Try it » Read through the entries below and copy each line where "Oktober" turns up.

+++

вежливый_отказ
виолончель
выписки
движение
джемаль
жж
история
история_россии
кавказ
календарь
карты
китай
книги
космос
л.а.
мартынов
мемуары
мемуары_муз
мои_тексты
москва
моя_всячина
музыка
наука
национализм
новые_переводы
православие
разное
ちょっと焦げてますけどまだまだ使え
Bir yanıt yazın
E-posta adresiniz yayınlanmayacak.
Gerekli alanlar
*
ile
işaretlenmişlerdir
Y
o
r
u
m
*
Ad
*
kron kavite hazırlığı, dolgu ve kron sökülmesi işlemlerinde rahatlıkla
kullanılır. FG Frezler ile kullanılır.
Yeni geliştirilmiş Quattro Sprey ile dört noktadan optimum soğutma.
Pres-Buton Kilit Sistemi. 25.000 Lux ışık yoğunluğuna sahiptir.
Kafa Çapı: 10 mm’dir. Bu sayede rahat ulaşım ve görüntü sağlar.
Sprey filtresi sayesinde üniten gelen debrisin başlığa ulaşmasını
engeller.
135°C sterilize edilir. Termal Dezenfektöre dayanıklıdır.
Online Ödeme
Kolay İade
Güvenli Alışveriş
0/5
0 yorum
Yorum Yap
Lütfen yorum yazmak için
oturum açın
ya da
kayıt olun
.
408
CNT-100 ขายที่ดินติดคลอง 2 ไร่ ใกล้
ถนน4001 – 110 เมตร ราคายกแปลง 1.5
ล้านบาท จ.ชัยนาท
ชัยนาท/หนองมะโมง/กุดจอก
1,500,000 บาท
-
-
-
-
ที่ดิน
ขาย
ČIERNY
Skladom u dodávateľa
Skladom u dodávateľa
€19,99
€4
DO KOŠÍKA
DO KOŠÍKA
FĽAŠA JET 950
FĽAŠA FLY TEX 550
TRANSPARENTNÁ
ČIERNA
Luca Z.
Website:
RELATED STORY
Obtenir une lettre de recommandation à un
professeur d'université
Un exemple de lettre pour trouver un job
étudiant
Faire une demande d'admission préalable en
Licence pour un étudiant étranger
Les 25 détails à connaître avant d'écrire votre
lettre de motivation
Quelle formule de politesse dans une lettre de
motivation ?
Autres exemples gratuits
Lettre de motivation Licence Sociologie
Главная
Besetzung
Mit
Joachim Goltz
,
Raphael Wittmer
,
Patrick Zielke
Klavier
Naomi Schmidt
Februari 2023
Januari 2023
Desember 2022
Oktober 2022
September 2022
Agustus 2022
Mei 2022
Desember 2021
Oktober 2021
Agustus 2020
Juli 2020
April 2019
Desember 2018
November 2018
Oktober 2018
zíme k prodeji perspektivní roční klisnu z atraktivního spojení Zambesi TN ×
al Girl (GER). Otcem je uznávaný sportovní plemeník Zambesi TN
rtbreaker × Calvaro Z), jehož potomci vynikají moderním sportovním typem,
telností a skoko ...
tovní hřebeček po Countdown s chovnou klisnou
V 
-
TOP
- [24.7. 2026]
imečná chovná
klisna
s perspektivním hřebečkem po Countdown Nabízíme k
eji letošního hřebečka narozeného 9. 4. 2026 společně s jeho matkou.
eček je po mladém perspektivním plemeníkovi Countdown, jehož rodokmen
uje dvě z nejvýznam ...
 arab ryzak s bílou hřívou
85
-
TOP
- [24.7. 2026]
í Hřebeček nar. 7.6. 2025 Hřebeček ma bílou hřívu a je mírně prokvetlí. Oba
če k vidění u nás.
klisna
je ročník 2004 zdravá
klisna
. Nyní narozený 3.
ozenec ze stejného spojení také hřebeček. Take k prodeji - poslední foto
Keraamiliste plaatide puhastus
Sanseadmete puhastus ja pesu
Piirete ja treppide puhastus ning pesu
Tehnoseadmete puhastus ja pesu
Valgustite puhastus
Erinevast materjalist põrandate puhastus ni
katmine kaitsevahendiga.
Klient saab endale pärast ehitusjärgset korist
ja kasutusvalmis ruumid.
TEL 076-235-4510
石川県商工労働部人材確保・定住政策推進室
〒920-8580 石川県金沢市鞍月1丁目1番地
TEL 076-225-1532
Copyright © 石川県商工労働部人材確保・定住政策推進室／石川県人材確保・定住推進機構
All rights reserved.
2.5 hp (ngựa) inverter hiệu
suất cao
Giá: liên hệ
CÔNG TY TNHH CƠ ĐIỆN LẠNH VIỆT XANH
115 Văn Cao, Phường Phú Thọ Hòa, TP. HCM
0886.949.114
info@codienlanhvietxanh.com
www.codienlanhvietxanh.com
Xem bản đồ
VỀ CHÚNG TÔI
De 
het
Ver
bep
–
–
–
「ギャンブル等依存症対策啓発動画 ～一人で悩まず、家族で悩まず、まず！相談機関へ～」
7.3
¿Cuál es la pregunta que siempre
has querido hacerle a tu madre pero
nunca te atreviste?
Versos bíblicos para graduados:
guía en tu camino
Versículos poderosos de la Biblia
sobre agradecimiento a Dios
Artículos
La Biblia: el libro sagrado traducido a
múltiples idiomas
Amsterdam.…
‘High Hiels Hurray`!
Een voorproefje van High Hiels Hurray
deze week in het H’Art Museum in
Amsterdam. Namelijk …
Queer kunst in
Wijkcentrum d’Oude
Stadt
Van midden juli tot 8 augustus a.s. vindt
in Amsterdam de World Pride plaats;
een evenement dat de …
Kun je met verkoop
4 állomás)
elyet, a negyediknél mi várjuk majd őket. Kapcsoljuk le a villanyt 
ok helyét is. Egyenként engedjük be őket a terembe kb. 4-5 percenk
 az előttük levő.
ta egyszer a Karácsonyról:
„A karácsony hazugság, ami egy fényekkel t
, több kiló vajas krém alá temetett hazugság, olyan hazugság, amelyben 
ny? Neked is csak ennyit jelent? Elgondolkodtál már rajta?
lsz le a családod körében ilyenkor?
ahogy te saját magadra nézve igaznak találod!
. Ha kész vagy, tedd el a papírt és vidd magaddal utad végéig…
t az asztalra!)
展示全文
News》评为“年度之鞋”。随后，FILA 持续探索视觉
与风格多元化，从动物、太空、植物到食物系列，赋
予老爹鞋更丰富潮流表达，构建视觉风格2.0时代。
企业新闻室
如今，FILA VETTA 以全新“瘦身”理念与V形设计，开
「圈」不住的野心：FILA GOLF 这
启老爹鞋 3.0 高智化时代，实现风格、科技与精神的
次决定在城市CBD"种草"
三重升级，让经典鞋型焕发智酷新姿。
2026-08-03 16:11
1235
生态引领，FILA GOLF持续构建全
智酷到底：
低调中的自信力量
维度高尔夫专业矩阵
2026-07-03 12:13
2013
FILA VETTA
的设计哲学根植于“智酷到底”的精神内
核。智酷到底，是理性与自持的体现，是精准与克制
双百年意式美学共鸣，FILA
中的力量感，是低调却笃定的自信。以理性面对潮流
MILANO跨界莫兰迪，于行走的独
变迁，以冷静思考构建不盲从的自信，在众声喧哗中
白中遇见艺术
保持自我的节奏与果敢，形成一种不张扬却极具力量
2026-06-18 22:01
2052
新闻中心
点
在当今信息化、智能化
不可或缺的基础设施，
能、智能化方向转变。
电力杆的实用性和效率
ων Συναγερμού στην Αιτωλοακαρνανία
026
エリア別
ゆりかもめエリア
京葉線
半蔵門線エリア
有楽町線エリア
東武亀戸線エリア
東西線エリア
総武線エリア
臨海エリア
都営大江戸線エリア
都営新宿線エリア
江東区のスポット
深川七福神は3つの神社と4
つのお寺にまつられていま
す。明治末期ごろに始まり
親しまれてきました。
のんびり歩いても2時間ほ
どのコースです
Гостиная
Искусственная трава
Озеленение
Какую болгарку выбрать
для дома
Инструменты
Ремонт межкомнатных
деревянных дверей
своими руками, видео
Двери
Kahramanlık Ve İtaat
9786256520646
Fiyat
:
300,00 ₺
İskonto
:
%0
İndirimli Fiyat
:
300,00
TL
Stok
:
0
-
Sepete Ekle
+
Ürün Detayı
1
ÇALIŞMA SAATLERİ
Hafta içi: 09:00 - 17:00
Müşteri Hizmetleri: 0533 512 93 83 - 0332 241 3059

+++

Finished task »
Oktober 2022
Oktober 2021
Oktober 2018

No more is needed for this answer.